To-do item: Transcribe the data below verbatim from the line with "X111252000Y-134366000D01*" to the line with "X110109000Y-77089000D02*". Include both of those lines.

Task material:

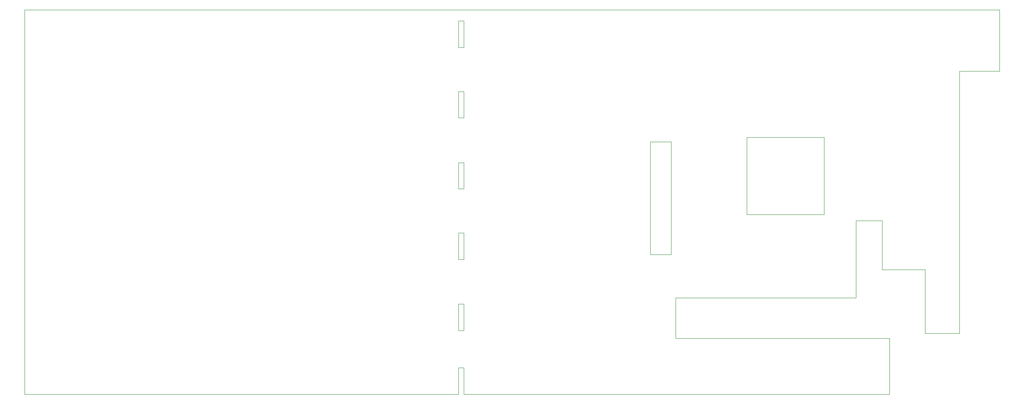
<source format=gm1>
G04 #@! TF.GenerationSoftware,KiCad,Pcbnew,7.0.7*
G04 #@! TF.CreationDate,2024-05-21T19:06:15+02:00*
G04 #@! TF.ProjectId,PCB_IOT_SysIntel,5043425f-494f-4545-9f53-7973496e7465,rev?*
G04 #@! TF.SameCoordinates,Original*
G04 #@! TF.FileFunction,Profile,NP*
%FSLAX46Y46*%
G04 Gerber Fmt 4.6, Leading zero omitted, Abs format (unit mm)*
G04 Created by KiCad (PCBNEW 7.0.7) date 2024-05-21 19:06:15*
%MOMM*%
%LPD*%
G01*
G04 APERTURE LIST*
G04 #@! TA.AperFunction,Profile*
%ADD10C,0.100000*%
G04 #@! TD*
G04 APERTURE END LIST*
D10*
X110109000Y-106426000D02*
X111252000Y-106426000D01*
X109601000Y-60198000D02*
X110236000Y-60198000D01*
X206756000Y-127254000D02*
X206756000Y-114046000D01*
X110109000Y-82550000D02*
X110109000Y-77089000D01*
X213868000Y-127254000D02*
X213868000Y-125603000D01*
X111252000Y-121158000D02*
X111252000Y-126619000D01*
X20320000Y-60198000D02*
X20320000Y-139827000D01*
X192405000Y-119888000D02*
X155067000Y-119888000D01*
X213868000Y-73660000D02*
X213868000Y-72898000D01*
X206756000Y-127254000D02*
X213868000Y-127254000D01*
X110109000Y-134366000D02*
X111252000Y-134366000D01*
X197866000Y-114046000D02*
X197866000Y-103886000D01*
X206756000Y-114046000D02*
X203454000Y-114046000D01*
X20320000Y-139827000D02*
X110109000Y-139827000D01*
X111252000Y-126619000D02*
X110109000Y-126619000D01*
X222123000Y-72898000D02*
X222123000Y-60198000D01*
X213868000Y-60198000D02*
X222123000Y-60198000D01*
X111252000Y-77089000D02*
X111252000Y-82550000D01*
X111252000Y-111887000D02*
X110109000Y-111887000D01*
X196723000Y-103886000D02*
X192405000Y-103886000D01*
X110109000Y-67945000D02*
X110109000Y-62484000D01*
X192405000Y-103886000D02*
X192405000Y-119888000D01*
X213868000Y-73660000D02*
X213868000Y-124841000D01*
X169799000Y-86614000D02*
X185801000Y-86614000D01*
X185801000Y-102616000D01*
X169799000Y-102616000D01*
X169799000Y-86614000D01*
X110109000Y-139827000D02*
X110109000Y-134366000D01*
X199390000Y-139827000D02*
X199390000Y-128270000D01*
X110109000Y-62484000D02*
X111252000Y-62484000D01*
X196723000Y-103886000D02*
X197866000Y-103886000D01*
X213868000Y-125603000D02*
X213868000Y-124841000D01*
X109601000Y-60198000D02*
X20320000Y-60198000D01*
X111252000Y-106426000D02*
X111252000Y-111887000D01*
X111252000Y-91821000D02*
X111252000Y-97282000D01*
X110109000Y-91821000D02*
X111252000Y-91821000D01*
X110109000Y-126619000D02*
X110109000Y-121158000D01*
X155067000Y-128270000D02*
X155067000Y-119888000D01*
X197866000Y-114046000D02*
X203454000Y-114046000D01*
X111252000Y-82550000D02*
X110109000Y-82550000D01*
X111252000Y-62484000D02*
X111252000Y-67945000D01*
X111252000Y-134366000D02*
X111252000Y-139827000D01*
X111252000Y-139827000D02*
X199390000Y-139827000D01*
X110109000Y-97282000D02*
X110109000Y-91821000D01*
X149860000Y-87503000D02*
X154178000Y-87503000D01*
X154178000Y-110871000D01*
X149860000Y-110871000D01*
X149860000Y-87503000D01*
X199390000Y-128270000D02*
X155067000Y-128270000D01*
X110109000Y-121158000D02*
X111252000Y-121158000D01*
X111252000Y-67945000D02*
X110109000Y-67945000D01*
X222123000Y-72898000D02*
X213868000Y-72898000D01*
X213868000Y-60198000D02*
X110236000Y-60198000D01*
X110109000Y-77089000D02*
X111252000Y-77089000D01*
X111252000Y-97282000D02*
X110109000Y-97282000D01*
X110109000Y-111887000D02*
X110109000Y-106426000D01*
M02*

</source>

Answer to this problem:
X111252000Y-134366000D01*
X197866000Y-114046000D02*
X197866000Y-103886000D01*
X206756000Y-114046000D02*
X203454000Y-114046000D01*
X20320000Y-139827000D02*
X110109000Y-139827000D01*
X111252000Y-126619000D02*
X110109000Y-126619000D01*
X222123000Y-72898000D02*
X222123000Y-60198000D01*
X213868000Y-60198000D02*
X222123000Y-60198000D01*
X111252000Y-77089000D02*
X111252000Y-82550000D01*
X111252000Y-111887000D02*
X110109000Y-111887000D01*
X196723000Y-103886000D02*
X192405000Y-103886000D01*
X110109000Y-67945000D02*
X110109000Y-62484000D01*
X192405000Y-103886000D02*
X192405000Y-119888000D01*
X213868000Y-73660000D02*
X213868000Y-124841000D01*
X169799000Y-86614000D02*
X185801000Y-86614000D01*
X185801000Y-102616000D01*
X169799000Y-102616000D01*
X169799000Y-86614000D01*
X110109000Y-139827000D02*
X110109000Y-134366000D01*
X199390000Y-139827000D02*
X199390000Y-128270000D01*
X110109000Y-62484000D02*
X111252000Y-62484000D01*
X196723000Y-103886000D02*
X197866000Y-103886000D01*
X213868000Y-125603000D02*
X213868000Y-124841000D01*
X109601000Y-60198000D02*
X20320000Y-60198000D01*
X111252000Y-106426000D02*
X111252000Y-111887000D01*
X111252000Y-91821000D02*
X111252000Y-97282000D01*
X110109000Y-91821000D02*
X111252000Y-91821000D01*
X110109000Y-126619000D02*
X110109000Y-121158000D01*
X155067000Y-128270000D02*
X155067000Y-119888000D01*
X197866000Y-114046000D02*
X203454000Y-114046000D01*
X111252000Y-82550000D02*
X110109000Y-82550000D01*
X111252000Y-62484000D02*
X111252000Y-67945000D01*
X111252000Y-134366000D02*
X111252000Y-139827000D01*
X111252000Y-139827000D02*
X199390000Y-139827000D01*
X110109000Y-97282000D02*
X110109000Y-91821000D01*
X149860000Y-87503000D02*
X154178000Y-87503000D01*
X154178000Y-110871000D01*
X149860000Y-110871000D01*
X149860000Y-87503000D01*
X199390000Y-128270000D02*
X155067000Y-128270000D01*
X110109000Y-121158000D02*
X111252000Y-121158000D01*
X111252000Y-67945000D02*
X110109000Y-67945000D01*
X222123000Y-72898000D02*
X213868000Y-72898000D01*
X213868000Y-60198000D02*
X110236000Y-60198000D01*
X110109000Y-77089000D02*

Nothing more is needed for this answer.